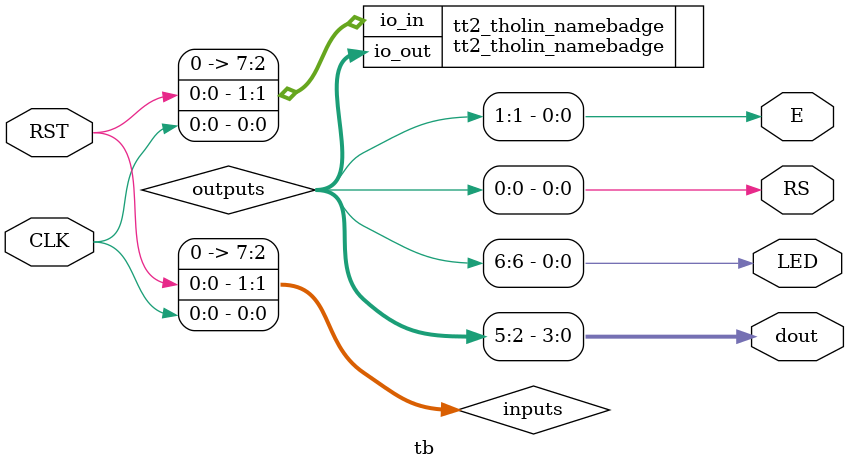
<source format=v>
`default_nettype none
`timescale 1ns/1ps

module tb (
	input CLK,
	input RST,
	output RS,
	output E,
	output [3:0] dout,
	output LED
	);
	
	initial begin
		$dumpfile ("tb.vcd");
		$dumpvars (0, tb);
		#1;
	end
	
	wire [7:0] inputs = {RST, CLK};
	wire [7:0] outputs;
	assign RS = outputs[0];
	assign E = outputs[1];
	assign dout = outputs[5:2];
	assign LED = outputs[6];
	
	tt2_tholin_namebadge tt2_tholin_namebadge (
		`ifdef GL_TEST
			.vccd1( 1'b1),
			.vssd1( 1'b0),
		`endif
		.io_in (inputs),
		.io_out (outputs)
	);
endmodule

</source>
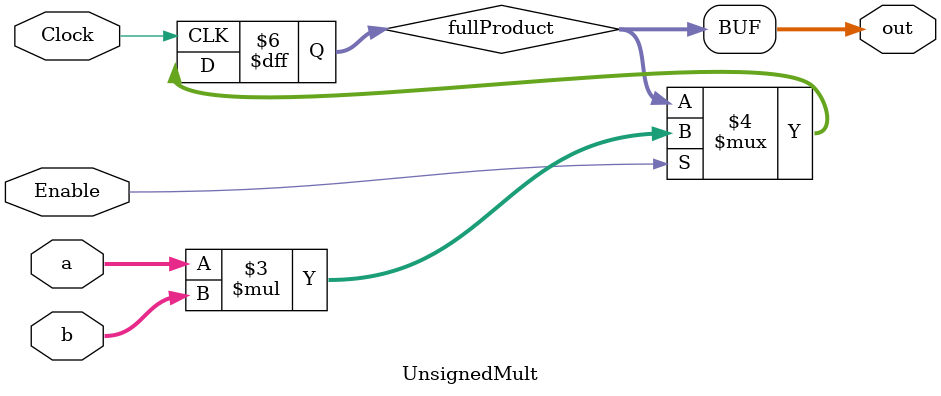
<source format=v>
/*
	UnsignedMult.v
*/
	
`timescale 1ns / 1ps

module UnsignedMult #(parameter WidthA = 8,
                                WidthB = 8,
                                WidthOut = 16)
                     (output wire [WidthOut-1:0] out, 
                      input wire  [WidthA-1:0]  a, 
                      input wire  [WidthB-1:0]  b,
					  input wire  Enable,
                      input wire  Clock);
    
    reg [WidthA + WidthB-1 : 0] fullProduct;
    assign out = fullProduct [WidthA+WidthB-1 -: WidthOut];
//  assign out = fullProduct [WidthA+WidthB-1 : WidthA+WidthB-WidthOut];
    
    always @ (posedge Clock)
    begin
	    if (Enable == 1)
		begin
		    fullProduct <= a * b;                           
		end
	end 	
endmodule

</source>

=-=-=-=-=

*Task objective*: Each entry above must come back exactly as written. Drop the images.

*Response*:
<source format=v>
`default_nettype none
`timescale 1ns/1ps

module tb (
	input CLK,
	input RST,
	output RS,
	output E,
	output [3:0] dout,
	output LED
	);
	
	initial begin
		$dumpfile ("tb.vcd");
		$dumpvars (0, tb);
		#1;
	end
	
	wire [7:0] inputs = {RST, CLK};
	wire [7:0] outputs;
	assign RS = outputs[0];
	assign E = outputs[1];
	assign dout = outputs[5:2];
	assign LED = outputs[6];
	
	tt2_tholin_namebadge tt2_tholin_namebadge (
		`ifdef GL_TEST
			.vccd1( 1'b1),
			.vssd1( 1'b0),
		`endif
		.io_in (inputs),
		.io_out (outputs)
	);
endmodule

</source>
<source format=v>
/*
	UnsignedMult.v
*/
	
`timescale 1ns / 1ps

module UnsignedMult #(parameter WidthA = 8,
                                WidthB = 8,
                                WidthOut = 16)
                     (output wire [WidthOut-1:0] out, 
                      input wire  [WidthA-1:0]  a, 
                      input wire  [WidthB-1:0]  b,
					  input wire  Enable,
                      input wire  Clock);
    
    reg [WidthA + WidthB-1 : 0] fullProduct;
    assign out = fullProduct [WidthA+WidthB-1 -: WidthOut];
//  assign out = fullProduct [WidthA+WidthB-1 : WidthA+WidthB-WidthOut];
    
    always @ (posedge Clock)
    begin
	    if (Enable == 1)
		begin
		    fullProduct <= a * b;                           
		end
	end 	
endmodule

</source>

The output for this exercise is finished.